Currently the only places in Gainesville that have smoking bans are RTS bus stops, restaurants, and the University of Florida campus.
Nonetheless, many residents would like to see a smoking ban at Bo Diddley Plaza.
“During work breaks I like to go outside and sit on the benches and there’s always smoke and it’s annoying because I don’t even smoke myself,” said Alicia Becerra, an employee at the city courthouse across from Bo Diddley Plaza.
Murphy said he often goes to free Friday with his family so a smoking ban would greatly benefit him.
“I live a mile from Bo Diddley and I regularly go down to the free Friday events with my family and smoking is allowed at these.”

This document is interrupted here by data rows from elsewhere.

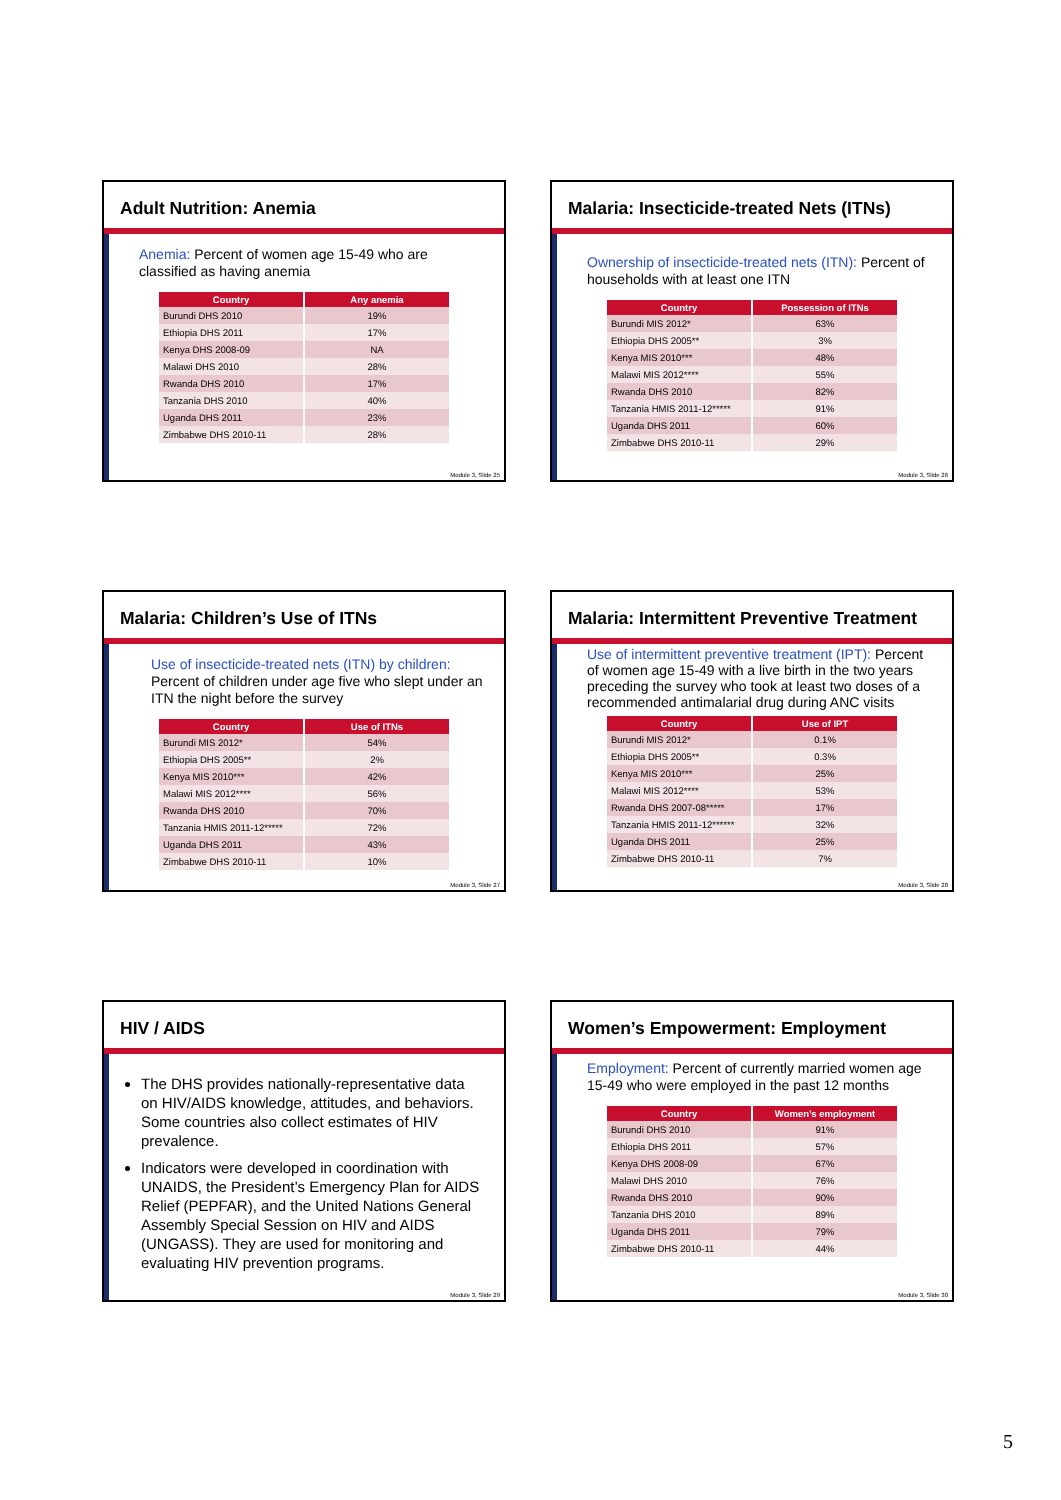Adult Nutrition: Anemia
Anemia: Percent of women age 15-49 who are classified as having anemia
| Country | Any anemia |
| --- | --- |
| Burundi DHS 2010 | 19% |
| Ethiopia DHS 2011 | 17% |
| Kenya DHS 2008-09 | NA |
| Malawi DHS 2010 | 28% |
| Rwanda DHS 2010 | 17% |
| Tanzania DHS 2010 | 40% |
| Uganda DHS 2011 | 23% |
| Zimbabwe DHS 2010-11 | 28% |
Module 3, Slide 25
Malaria: Insecticide-treated Nets (ITNs)
Ownership of insecticide-treated nets (ITN): Percent of households with at least one ITN
| Country | Possession of ITNs |
| --- | --- |
| Burundi MIS 2012* | 63% |
| Ethiopia DHS 2005** | 3% |
| Kenya MIS 2010*** | 48% |
| Malawi MIS 2012**** | 55% |
| Rwanda DHS 2010 | 82% |
| Tanzania HMIS 2011-12***** | 91% |
| Uganda DHS 2011 | 60% |
| Zimbabwe DHS 2010-11 | 29% |
Module 3, Slide 26
Malaria: Children’s Use of ITNs
Use of insecticide-treated nets (ITN) by children: Percent of children under age five who slept under an ITN the night before the survey
| Country | Use of ITNs |
| --- | --- |
| Burundi MIS 2012* | 54% |
| Ethiopia DHS 2005** | 2% |
| Kenya MIS 2010*** | 42% |
| Malawi MIS 2012**** | 56% |
| Rwanda DHS 2010 | 70% |
| Tanzania HMIS 2011-12***** | 72% |
| Uganda DHS 2011 | 43% |
| Zimbabwe DHS 2010-11 | 10% |
Module 3, Slide 27
Malaria: Intermittent Preventive Treatment
Use of intermittent preventive treatment (IPT): Percent of women age 15-49 with a live birth in the two years preceding the survey who took at least two doses of a recommended antimalarial drug during ANC visits
| Country | Use of IPT |
| --- | --- |
| Burundi MIS 2012* | 0.1% |
| Ethiopia DHS 2005** | 0.3% |
| Kenya MIS 2010*** | 25% |
| Malawi MIS 2012**** | 53% |
| Rwanda DHS 2007-08***** | 17% |
| Tanzania HMIS 2011-12****** | 32% |
| Uganda DHS 2011 | 25% |
| Zimbabwe DHS 2010-11 | 7% |
Module 3, Slide 28
HIV / AIDS
The DHS provides nationally-representative data on HIV/AIDS knowledge, attitudes, and behaviors. Some countries also collect estimates of HIV prevalence.
Indicators were developed in coordination with UNAIDS, the President’s Emergency Plan for AIDS Relief (PEPFAR), and the United Nations General Assembly Special Session on HIV and AIDS (UNGASS). They are used for monitoring and evaluating HIV prevention programs.
Module 3, Slide 29
Women’s Empowerment: Employment
Employment: Percent of currently married women age 15-49 who were employed in the past 12 months
| Country | Women’s employment |
| --- | --- |
| Burundi DHS 2010 | 91% |
| Ethiopia DHS 2011 | 57% |
| Kenya DHS 2008-09 | 67% |
| Malawi DHS 2010 | 76% |
| Rwanda DHS 2010 | 90% |
| Tanzania DHS 2010 | 89% |
| Uganda DHS 2011 | 79% |
| Zimbabwe DHS 2010-11 | 44% |
Module 3, Slide 30
5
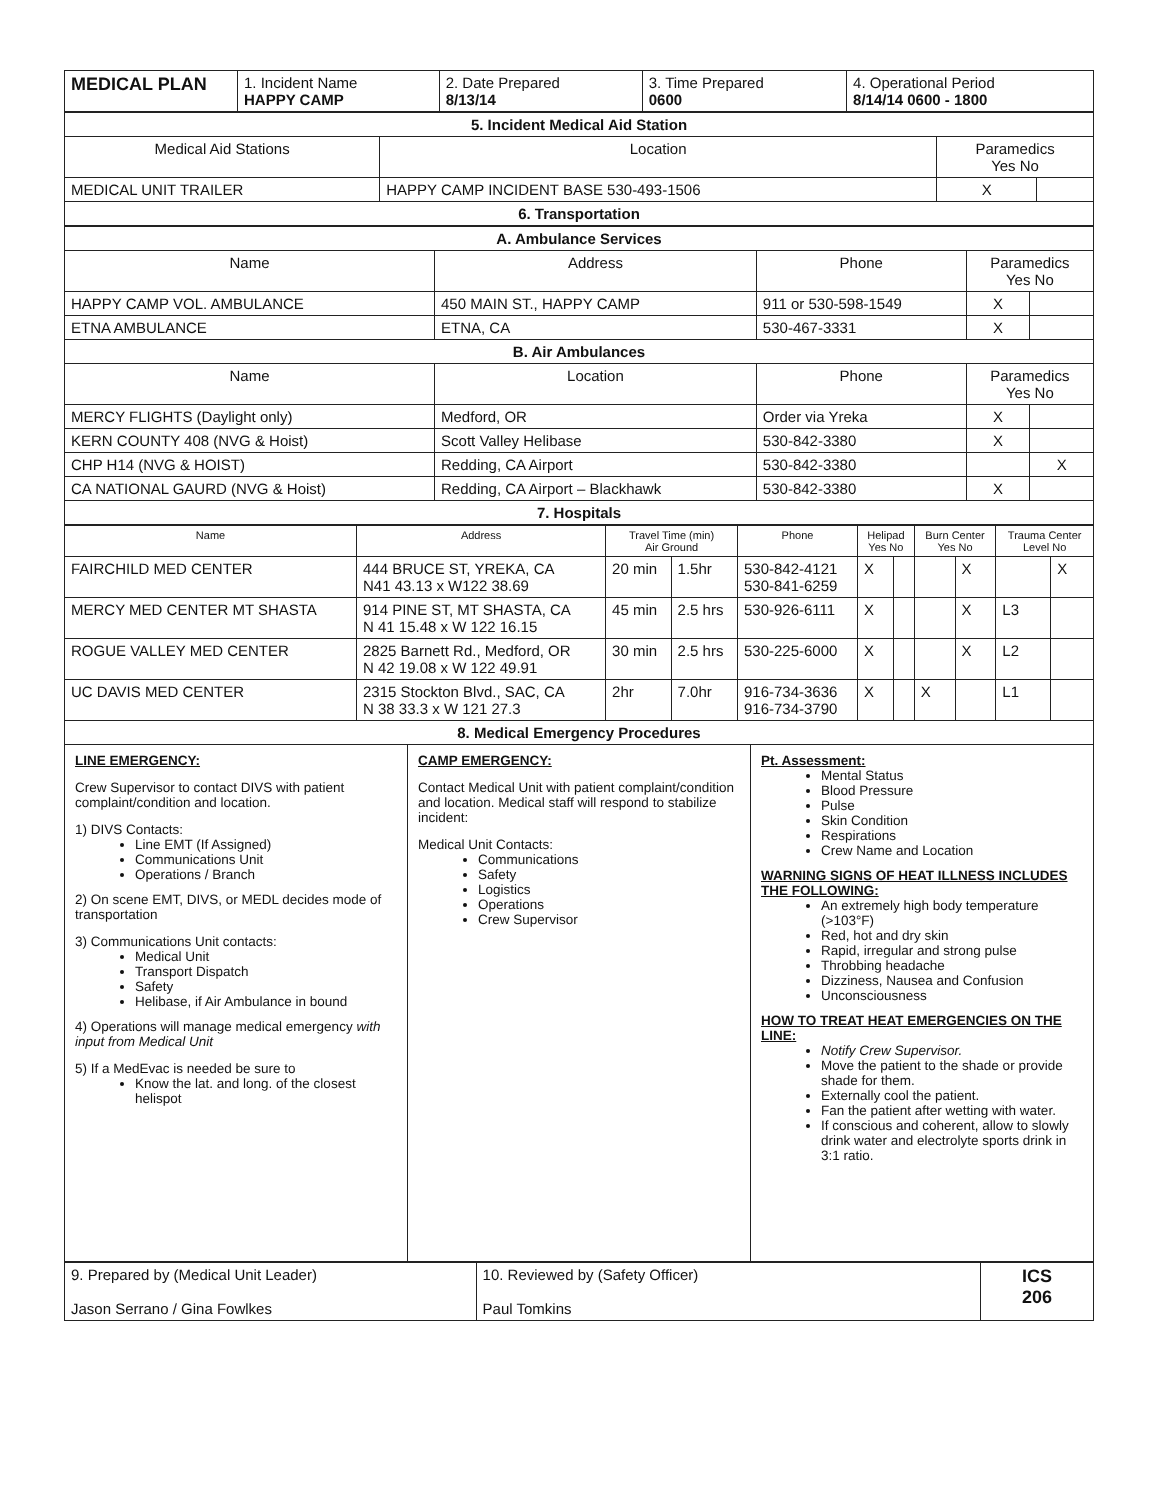| MEDICAL PLAN | 1. Incident Name HAPPY CAMP | 2. Date Prepared 8/13/14 | 3. Time Prepared 0600 | 4. Operational Period 8/14/14 0600 - 1800 |
| 5. Incident Medical Aid Station | | | |
| --- | --- | --- | --- |
| Medical Aid Stations | Location | Paramedics Yes No | |
| MEDICAL UNIT TRAILER | HAPPY CAMP INCIDENT BASE 530-493-1506 | X | |
| 6. Transportation | | | |
| A. Ambulance Services | | | | |
| --- | --- | --- | --- | --- |
| Name | Address | Phone | Paramedics Yes No | |
| HAPPY CAMP VOL. AMBULANCE | 450 MAIN ST., HAPPY CAMP | 911 or 530-598-1549 | X | |
| ETNA AMBULANCE | ETNA, CA | 530-467-3331 | X | |
| B. Air Ambulances | | | | |
| Name | Location | Phone | Paramedics Yes No | |
| MERCY FLIGHTS (Daylight only) | Medford, OR | Order via Yreka | X | |
| KERN COUNTY 408 (NVG & Hoist) | Scott Valley Helibase | 530-842-3380 | X | |
| CHP H14 (NVG & HOIST) | Redding, CA Airport | 530-842-3380 | | X |
| CA NATIONAL GAURD (NVG & Hoist) | Redding, CA Airport – Blackhawk | 530-842-3380 | X | |
| 7. Hospitals | | | | |
| Name | Address | Travel Time (min) Air Ground | | Phone | Helipad Yes No | | Burn Center Yes No | | Trauma Center Level No | |
| --- | --- | --- | --- | --- | --- | --- | --- | --- | --- | --- |
| FAIRCHILD MED CENTER | 444 BRUCE ST, YREKA, CA N41 43.13 x W122 38.69 | 20 min | 1.5hr | 530-842-4121 530-841-6259 | X | | | X | | X |
| MERCY MED CENTER MT SHASTA | 914 PINE ST, MT SHASTA, CA N 41 15.48 x W 122 16.15 | 45 min | 2.5 hrs | 530-926-6111 | X | | | X | L3 | |
| ROGUE VALLEY MED CENTER | 2825 Barnett Rd., Medford, OR N 42 19.08 x W 122 49.91 | 30 min | 2.5 hrs | 530-225-6000 | X | | | X | L2 | |
| UC DAVIS MED CENTER | 2315 Stockton Blvd., SAC, CA N 38 33.3 x W 121 27.3 | 2hr | 7.0hr | 916-734-3636 916-734-3790 | X | | X | | L1 | |
| 8. Medical Emergency Procedures | | | | | | | | | | |
LINE EMERGENCY:
Crew Supervisor to contact DIVS with patient complaint/condition and location.
1) DIVS Contacts:
Line EMT (If Assigned)
Communications Unit
Operations / Branch
2) On scene EMT, DIVS, or MEDL decides mode of transportation
3) Communications Unit contacts:
Medical Unit
Transport Dispatch
Safety
Helibase, if Air Ambulance in bound
4) Operations will manage medical emergency with input from Medical Unit
5) If a MedEvac is needed be sure to
Know the lat. and long. of the closest helispot
CAMP EMERGENCY:
Contact Medical Unit with patient complaint/condition and location. Medical staff will respond to stabilize incident:
Medical Unit Contacts:
Communications
Safety
Logistics
Operations
Crew Supervisor
Pt. Assessment:
Mental Status
Blood Pressure
Pulse
Skin Condition
Respirations
Crew Name and Location
WARNING SIGNS OF HEAT ILLNESS INCLUDES THE FOLLOWING:
An extremely high body temperature (>103°F)
Red, hot and dry skin
Rapid, irregular and strong pulse
Throbbing headache
Dizziness, Nausea and Confusion
Unconsciousness
HOW TO TREAT HEAT EMERGENCIES ON THE LINE:
Notify Crew Supervisor.
Move the patient to the shade or provide shade for them.
Externally cool the patient.
Fan the patient after wetting with water.
If conscious and coherent, allow to slowly drink water and electrolyte sports drink in 3:1 ratio.
| 9. Prepared by (Medical Unit Leader) Jason Serrano / Gina Fowlkes | 10. Reviewed by (Safety Officer) Paul Tomkins | ICS 206 |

Diddley, the legendary blues man who called Gainesville home, would not be happy with people taking smoke breaks in the plaza named after him.
In a 2008 article in The Guardian, musician John Moore said, “he [Bo] said he’d never smoked in his life, that he didn’t like seeing young people smoke, and that I should quit.”
Moore ultimately quit smoking.
Folker said that even if the city cannot ban smoking in the plaza, it might be able to do some things to persuade people not to smoke.
One technique we have implemented in other city parks that we could do in the plaza is posting signs discouraging smoking and telling the risks of it,” he said. “We could even put on the sign history of who Bo Diddley is and what he stood for to reinforce this.”